Miriam Seeger, educated in Basel Switzerland and San Francisco, became a painter of glass at Willet Glass Studio in Philadelphia, where she was employed as a painter and designer of stained glass windows for over twenty years.

 

Her work can be seen regionally in churches and cathedrals such as St. Martin Episcopal Cathedral in Houston TX, Davidson United Methodist Church in Davidson NC , Masonic Temple in Washington DC, B’Nai Israel Synagogue in Rochester NY and recently the Church of the Holy Redeemer in Longport NJ, which was destroyed during Sandy - to mention a few.

In recent years she has shifted from painting on conventional stained glass to new and contemporary forms of painting on glass. For this purpose she invented the glass tapestry, consisting of a metal mesh and painted glass pieces attached to the mesh in puzzle or tapestry manner. The image thus derived builds a painting.
This "tapestry" can be suspended before any light source, such as a simple window, and as opposed to a stained glass window, it can be moved at any time.
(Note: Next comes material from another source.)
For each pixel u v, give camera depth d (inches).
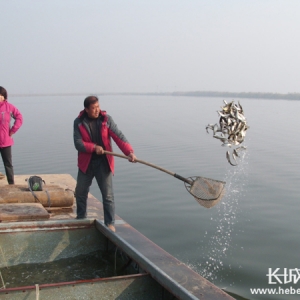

In an effort to find yet a more amenable glass surface to paint on, she combined glass fusion and glass painting. This allows her to freely select the color in the glass without having to resort to lead lines (stained glass). The color gets fused into the panel in one fire, then the panel gets painted and fired again.This painting is indestructible, the colors will never fade and meanwhile it retains the splendor of stained glass.

Both tapestries and painted panels are inventions of the artist and thus unique.